▶ **Questions on the material**:
- a) Using the Cloudwatch Agent article below, say whether each statement agrees with it. Answer yes or no for each and quote the exact words that decide it.
(i) By default, Cloudwatch logs disk space usage.
(ii) The Cloudwatch Agent also works with on-premise servers running macOS, Windows and Linux.
(iii) The client's databases stopped working because the EC2 instances ran out of memory.
- b) Answer these questions from the Cloudwatch Agent article below.
(i) What was the client running on its EC2 instances?
(ii) Where does the author store the agent's configuration file?
(iii) Which tool installs the agent package on Amazon Linux 2?
- c) Translate this sentence from the Cloudwatch Agent article below into Spanish: "If you are not using Amazon Linux 2, you can download the agent from Amazon S3."

▶ **Excerpted passage**:
In this article we explain how to set up and implement EC2 metric monitoring and alarm system that notifies via email when our EC2 instance is running low on disk space. We'll be using the AWS unified Cloudwatch Agent to create our custom metric for our EC2 instance. Note: this is not restricted to EC2 instances but also works with on-premise servers running macOS, Windows and Linux. Here is a list of the supported operating systems.
Motivation
Recently, we had a client that was running a mongodb cluster on a couple of EC2 instances. One day, the databases stopped working. The reason behind this was that the disks on the EC2 instances were full. Our client had no way of detecting this before it was too late and their production services were down for a while. This could have easily been detected by implementing metrics and alarms. In this article we'll go through how to avoid ending up in this position using Cloudwatch Agents. We'll also set up an alarm that sends an email whenever our EC2 instance is running low on disk space.
What are Cloudwatch Agents?
Let's look at AWS unified Cloudwatch Agent. This service allows us to collect internal system-level metrics from our EC2 server. By default, Cloudwatch does not log information such as disk space and memory utilization, so we need to write custom configurations to accomplish this. You install an agent on the instance you'd like to monitor and using a configuration file to tell the agent what data to collect. In this article I will be storing this configuration file in AWS SSM Parameter Store so it can be used on multiple agents.
Install Cloudwatch agent
If your EC2 instance is running Amazon Linux 2, you can install the Cloudwatch agent package using yum.
sudo yum install amazon-cloudwatch-agent
If you are not using Amazon Linux 2, you can download the agent from Amazon S3. You can find the specific url for your OS in the aws documentation.

▶ **Given entries**:
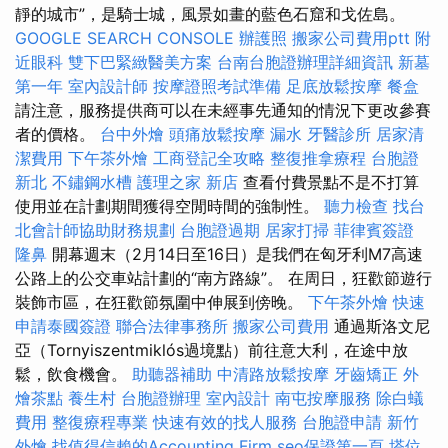
靜的城市”，是騎士城，風景如畫的藍色石窟和戈佐島。
GOOGLE SEARCH CONSOLE
辦護照
搬家公司費用ptt
附
近眼科
雙下巴緊緻醫美方案
台南台胞證辦理詳細資訊
新墓
第一年
室內設計師
按摩證照考試準備
足底放鬆按摩
餐盒
請注意，服務提供商可以在未經事先通知的情況下更改參賽
者的價格。
台中外燴
頭痛放鬆按摩
漏水
牙醫診所
居家清
潔費用
下午茶外燴
工商登記全攻略
整復推拿療程
台胞證
新北
不鏽鋼水槽
護理之家 新店
查看付費景點不是不打算
使用並在計劃期間獲得空閒時間的強制性。
聽力檢查
找台
北會計師協助財務規劃
台胞證過期
居家打掃
菲律賓簽證
隆鼻
開幕週末（2月14日至16日）是我們在匈牙利M7高速
公路上的公交車站計劃的“南方路線”。 在周日，狂歡節遊行
裝飾市區，在狂歡節氛圍中伸展到傍晚。
下午茶外燴
快速
申請泰國簽證
聯合法律事務所
搬家公司費用
通過斯洛文尼
亞（Tornyiszentmiklós過境點）前往意大利，在途中放
鬆，飲食機會。
助聽器補助
中清路放鬆按摩
牙齒矯正
外
燴茶點
養生村
台胞證辦理
室內設計
南屯按摩服務
除白蟻
費用
整復療程專業
快速有效的找人服務
台胞證申請
新竹
外燴
找值得信賴的Accounting Firm
seo保證第一頁
塔位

▶ **Results for each task**:
- a)
(i) No: "By default, Cloudwatch does not log information such as disk space and memory utilization"
(ii) Yes: "this is not restricted to EC2 instances but also works with on-premise servers running macOS, Windows and Linux"
(iii) No: "The reason behind this was that the disks on the EC2 instances were full."

- b)
(i) A mongodb cluster
(ii) AWS SSM Parameter Store
(iii) yum

- c) Si no usa Amazon Linux 2, puede descargar el agente desde Amazon S3.